Thanks to the money from the greenhouse, the students are heading over to Portland later this month to catch a Portland Trail Blazers basketball game.

Before the greenhouse, Tadjiki said field trips like these were rare.

“The district isn’t able to pay for even one field trip,” Tadjiki said. “How are we supposed to teach students how to become independent citizens in the community unless they’re able to go out into that community? That’s really the way that those with intellectual disabilities learn — when they go outside of their norm and do something different.”

Thanks to the greenhouse, students are continually getting opportunities to go out into the community, both when they deliver plants and when they get to go on field trips.

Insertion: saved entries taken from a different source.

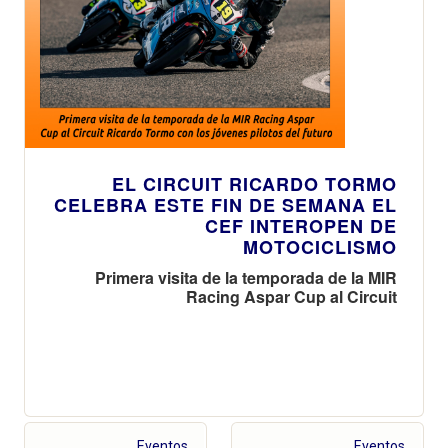
EL CIRCUIT RICARDO TORMO
CELEBRA ESTE FIN DE SEMANA EL
CEF INTEROPEN DE
MOTOCICLISMO
Primera visita de la temporada de la MIR
Racing Aspar Cup al Circuit
Eventos
Eventos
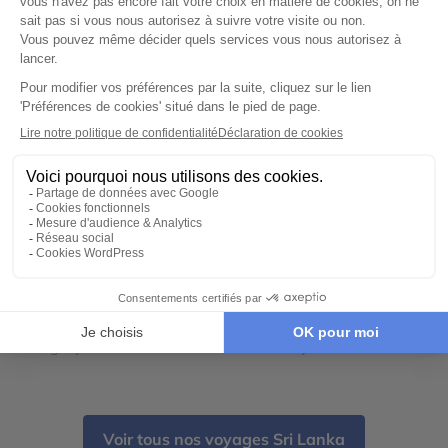
CIRCUIT PRIVÉ
L'été au Sri Lanka en hôtels d'exception
16 jours - À partir de
5480 €
/pers
Kandy - Nuwara Eliya - Negombo - Galle - Dambulla
- Sigiriya - Parc National de Minneriya
Voir tous nos voyages Sri Lanka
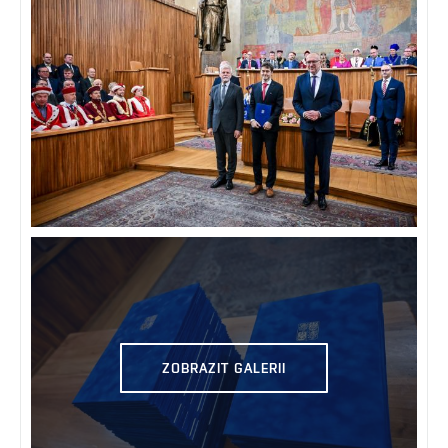
ZOBRAZIT GALERII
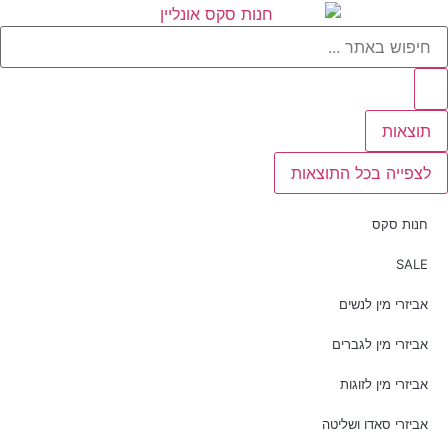
תוצאות
לצפייה בכל התוצאות
חנות סקס
SALE
אביזרי מין לנשים
אביזרי מין לגברים
אביזרי מין לזוגות
אביזרי סאדו ושליטה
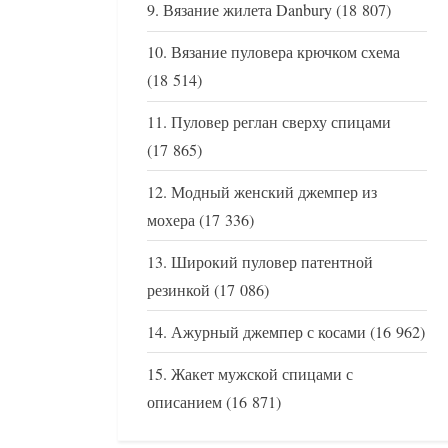
Вязание жилета Danbury
(18 807)
Вязание пуловера крючком схема
(18 514)
Пуловер реглан сверху спицами
(17 865)
Модный женский джемпер из
мохера
(17 336)
Широкий пуловер патентной
резинкой
(17 086)
Ажурный джемпер с косами
(16 962)
Жакет мужской спицами с
описанием
(16 871)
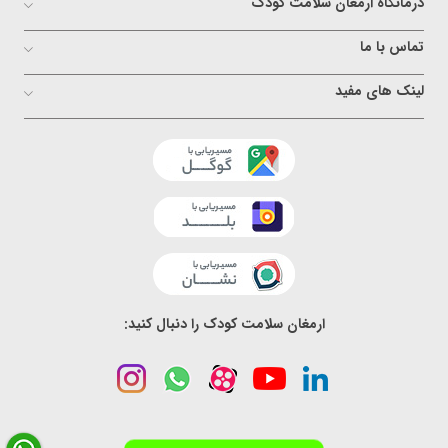
درمانگاه ارمغان سلامت کودک
تماس با ما
لینک های مفید
ارمغان سلامت کودک را دنبال کنید:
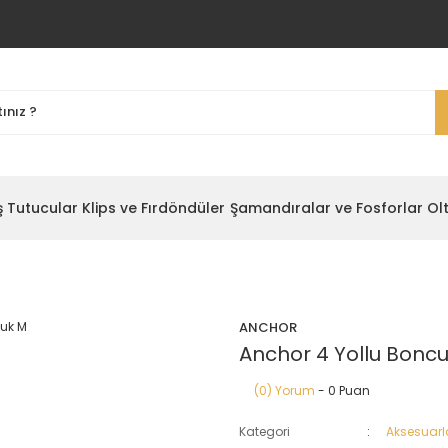
ş Tutucular
Klips ve Fırdöndüler
Şamandıralar ve Fosforlar
Ol
ANCHOR
Anchor 4 Yollu Bonc
(0) Yorum
- 0 Puan
Kategori
Aksesuarl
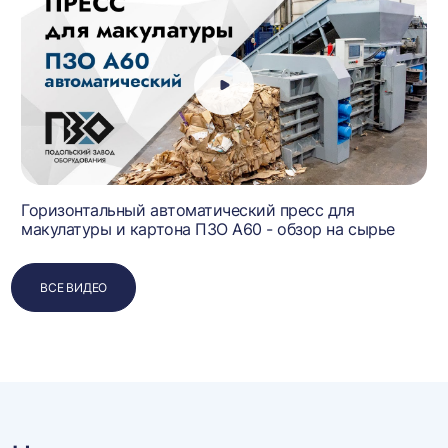
й
Горизонтальный автоматический пресс для
макулатуры и картона ПЗО А60 - обзор на сырье
ВСЕ ВИДЕО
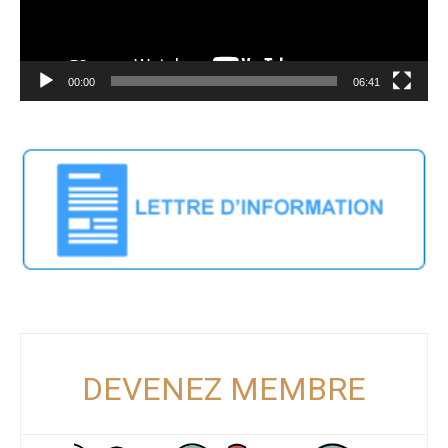
00:00
06:41
DEVENEZ MEMBRE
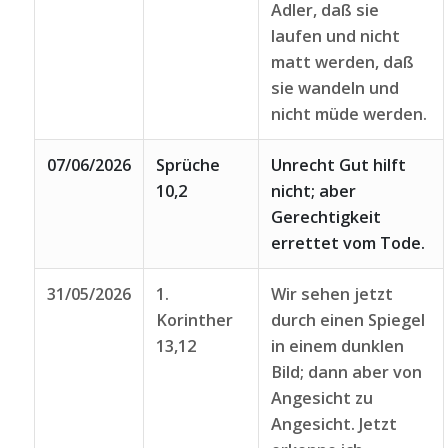
Adler, daß sie
laufen und nicht
matt werden, daß
sie wandeln und
nicht müde werden.
07/06/2026
Sprüche
Unrecht Gut hilft
10,2
nicht; aber
Gerechtigkeit
errettet vom Tode.
31/05/2026
1.
Wir sehen jetzt
Korinther
durch einen Spiegel
13,12
in einem dunklen
Bild; dann aber von
Angesicht zu
Angesicht. Jetzt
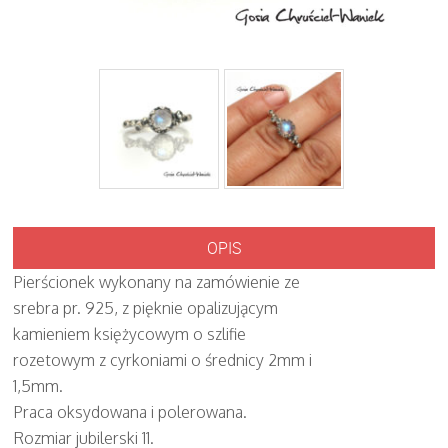
OPIS
Pierścionek wykonany na zamówienie ze
srebra pr. 925, z pięknie opalizującym
kamieniem księżycowym o szlifie
rozetowym z cyrkoniami o średnicy 2mm i
1,5mm.
Praca oksydowana i polerowana.
Rozmiar jubilerski 11.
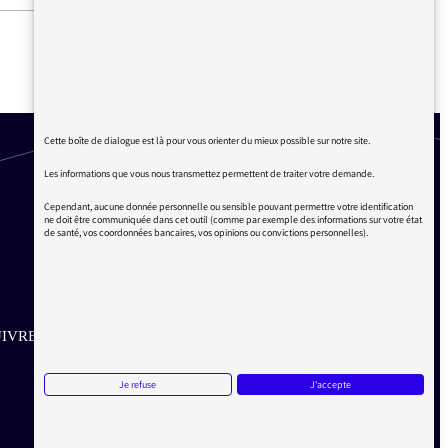
À PROPOS DU RWANDA
Cette boîte de dialogue est là pour vous orienter du mieux possible sur notre site.
Les informations que vous nous transmettez permettent de traiter votre demande.
Cependant, aucune donnée personnelle ou sensible pouvant permettre votre identification
ne doit être communiquée dans cet outil (comme par exemple des informations sur votre état
de santé, vos coordonnées bancaires, vos opinions ou convictions personnelles).
IVRE SUR LES RÉSEAUX
Aller sur la page Twitter de la Médiatrice
Aller sur la page Facebook de la Médiatrice
Aller sur la page Instagram de la Médiatrice
Je refuse
J'accepte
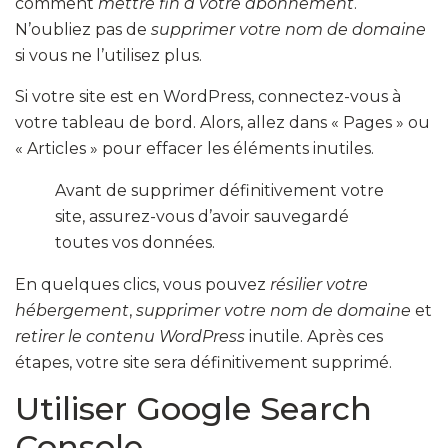
comment
mettre fin à votre abonnement
.
N’oubliez pas de
supprimer votre nom de domaine
si vous ne l’utilisez plus.
Si votre site est en WordPress, connectez-vous à
votre tableau de bord. Alors, allez dans « Pages » ou
« Articles » pour effacer les éléments inutiles.
Avant de supprimer définitivement votre
site, assurez-vous d’avoir sauvegardé
toutes vos données.
En quelques clics, vous pouvez
résilier votre
hébergement
,
supprimer votre nom de domaine
et
retirer le contenu WordPress
inutile. Après ces
étapes, votre site sera définitivement supprimé.
Utiliser Google Search
Console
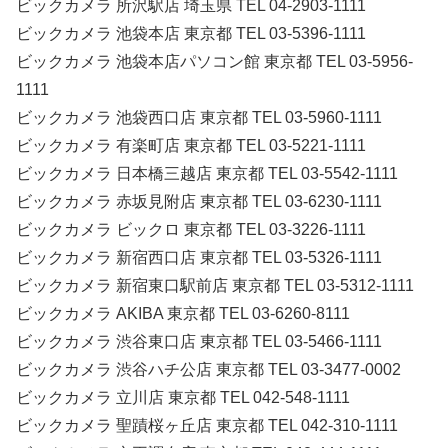
ビックカメラ 所沢駅店 埼玉県 TEL 04-2903-1111
ビックカメラ 池袋本店 東京都 TEL 03-5396-1111
ビックカメラ 池袋本店パソコン館 東京都 TEL 03-5956-
1111
ビックカメラ 池袋西口店 東京都 TEL 03-5960-1111
ビックカメラ 有楽町店 東京都 TEL 03-5221-1111
ビックカメラ 日本橋三越店 東京都 TEL 03-5542-1111
ビックカメラ 赤坂見附店 東京都 TEL 03-6230-1111
ビックカメラ ビックロ 東京都 TEL 03-3226-1111
ビックカメラ 新宿西口店 東京都 TEL 03-5326-1111
ビックカメラ 新宿東口駅前店 東京都 TEL 03-5312-1111
ビックカメラ AKIBA 東京都 TEL 03-6260-8111
ビックカメラ 渋谷東口店 東京都 TEL 03-5466-1111
ビックカメラ 渋谷ハチ公店 東京都 TEL 03-3477-0002
ビックカメラ 立川店 東京都 TEL 042-548-1111
ビックカメラ 聖蹟桜ヶ丘店 東京都 TEL 042-310-1111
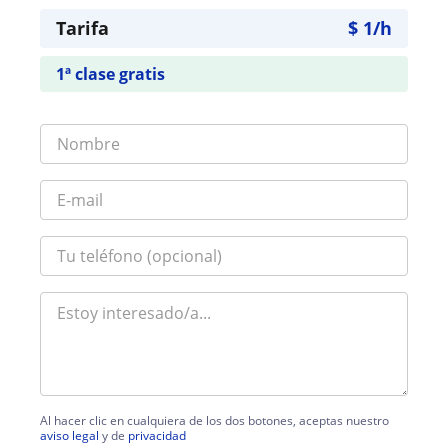
Tarifa
$
1
/h
1ª clase gratis
Al hacer clic en cualquiera de los dos botones, aceptas nuestro
aviso legal
y de
privacidad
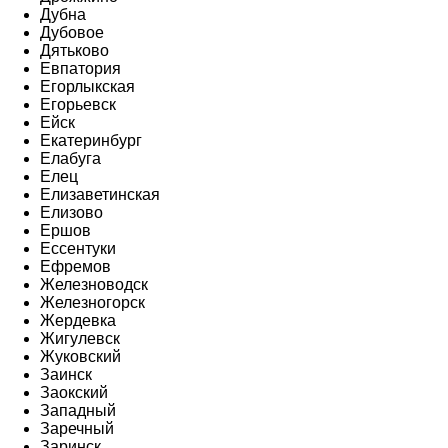
Дубна
Дубовое
Дятьково
Евпатория
Егорлыкская
Егорьевск
Ейск
Екатеринбург
Елабуга
Елец
Елизаветинская
Елизово
Ершов
Ессентуки
Ефремов
Железноводск
Железногорск
Жердевка
Жигулевск
Жуковский
Заинск
Заокский
Западный
Заречный
Заринск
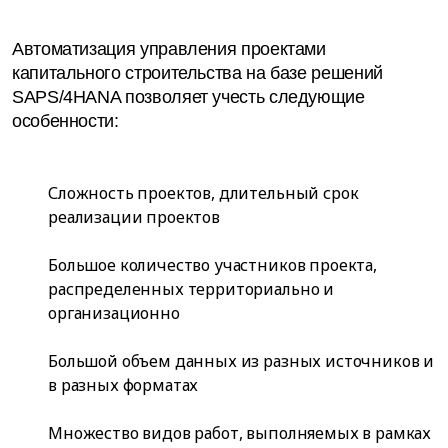
Автоматизация управления проектами
капитального строительства на базе решений
SAPS/4HANA позволяет учесть следующие
особенности:
Сложность проектов, длительный срок
реализации проектов
Большое количество участников проекта,
распределенных территориально и
организационно
Большой объем данных из разных источников и
в разных форматах
Множество видов работ, выполняемых в рамках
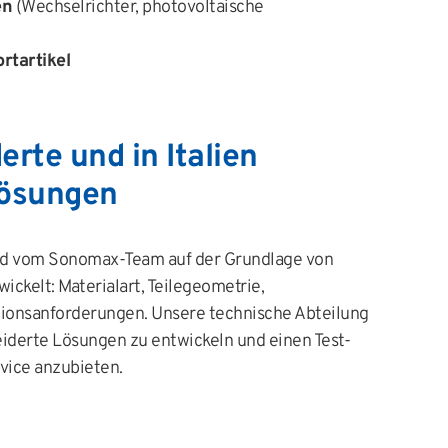
en
(Wechselrichter, photovoltaische
rtartikel
rte und in Italien
Lösungen
d vom Sonomax-Team auf der Grundlage von
ckelt: Materialart, Teilegeometrie,
tionsanforderungen. Unsere technische Abteilung
eiderte Lösungen zu entwickeln und einen Test-
vice anzubieten.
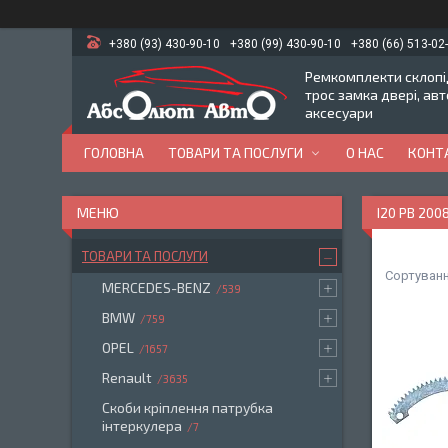
+380 (93) 430-90-10
+380 (99) 430-90-10
+380 (66) 513-02
Ремкомплекти склопід
трос замка двері, ав
аксесуари
ГОЛОВНА
ТОВАРИ ТА ПОСЛУГИ
О НАС
КОНТ
I20 PB 200
ТОВАРИ ТА ПОСЛУГИ
MERCEDES-BENZ
539
BMW
759
OPEL
1657
Renault
3635
Скоби кріплення патрубка
інтеркулера
7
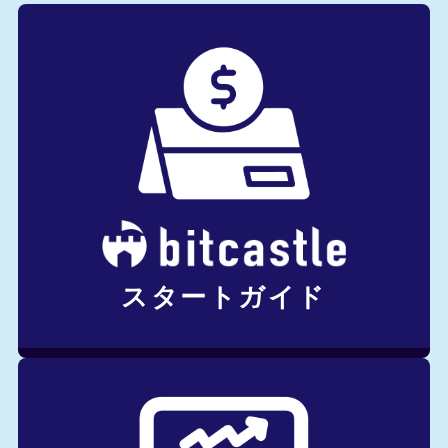
スタートガイド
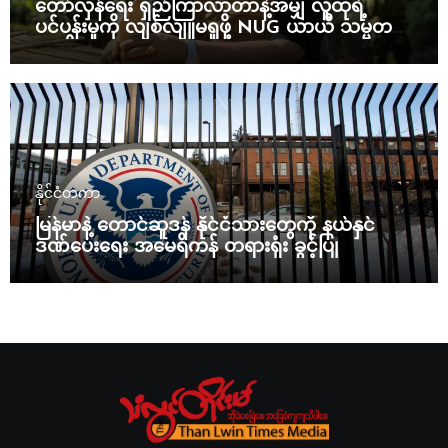
တော်လှန်ရေး ရှည်ကြာလာတာနဲ့အမျှ လူထုရဲ့
ပင်ပန်းမှုကို လျစ်လျူမရှုဖို့ NUG ယာယီ သမ္မတ
သတိပေး
နိုင်ငံတကာ
မြန်မာနဲ့ တောင်ဆူဒန် နိုင်ငံသားတွေကို နယ်နှင်
ဒဏ်ပေးရေး အမေရိကန် တရားရုံး ခွင့်ပြု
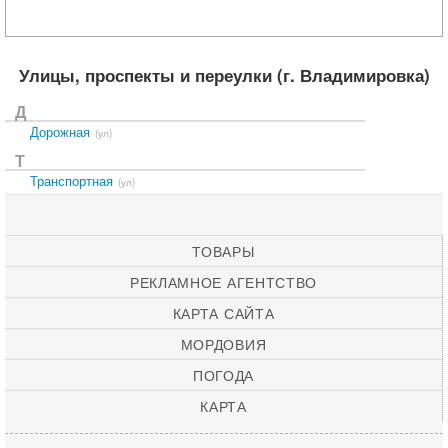
Улицы, проспекты и переулки
(г. Владимировка)
Д
Дорожная
(ул)
Т
Транспортная
(ул)
ТОВАРЫ
РЕКЛАМНОЕ АГЕНТСТВО
КАРТА САЙТА
МОРДОВИЯ
ПОГОДА
КАРТА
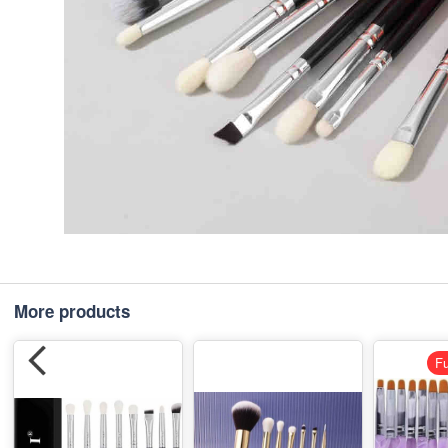
More products
Fu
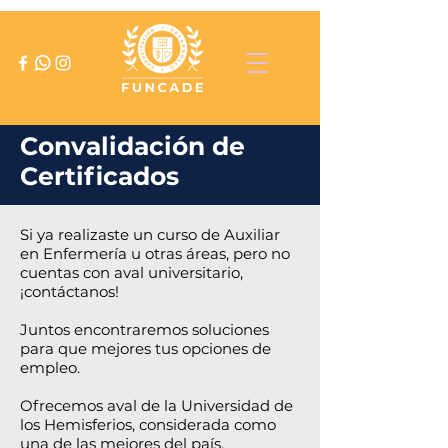
Convalidación de
Certificados
Si ya realizaste un curso de Auxiliar
en Enfermería u otras áreas, pero no
cuentas con aval universitario,
¡contáctanos!
Juntos encontraremos soluciones
para que mejores tus opciones de
empleo.
Ofrecemos aval de la Universidad de
los Hemisferios, considerada como
una de las mejores del país.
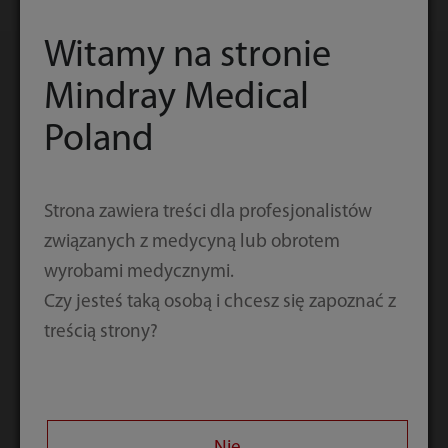
Witamy na stronie
Mindray Medical
Obrazy kliniczne
Poland
Strona zawiera treści dla profesjonalistów
związanych z medycyną lub obrotem
wyrobami medycznymi.
Czy jesteś taką osobą i chcesz się zapoznać z
Guz w jamie
Guz pęcherza
treścią strony?
brzusznej
moczowego, 2D
Ś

Tadjiki said the greenhouse is beginning to accomplish everything he hoped it would for his students. He said some of the most meaningful moments have been when he’s witnessed a previously agitated student find a moment of peace while working with the plants or when he’s watched students develop independence through the skills they’ve learned.

Tadjiki has even more plans for the program. He wants to build garden beds outside the greenhouse, where students can grow vegetables. These vegetables can then be donated to needy families in the community through local churches.

“I want our students to learn that skill of giving to other people,” Tadjiki said. “So often, people are usually taking care of them. But learning to give is such an empowering skill to have.”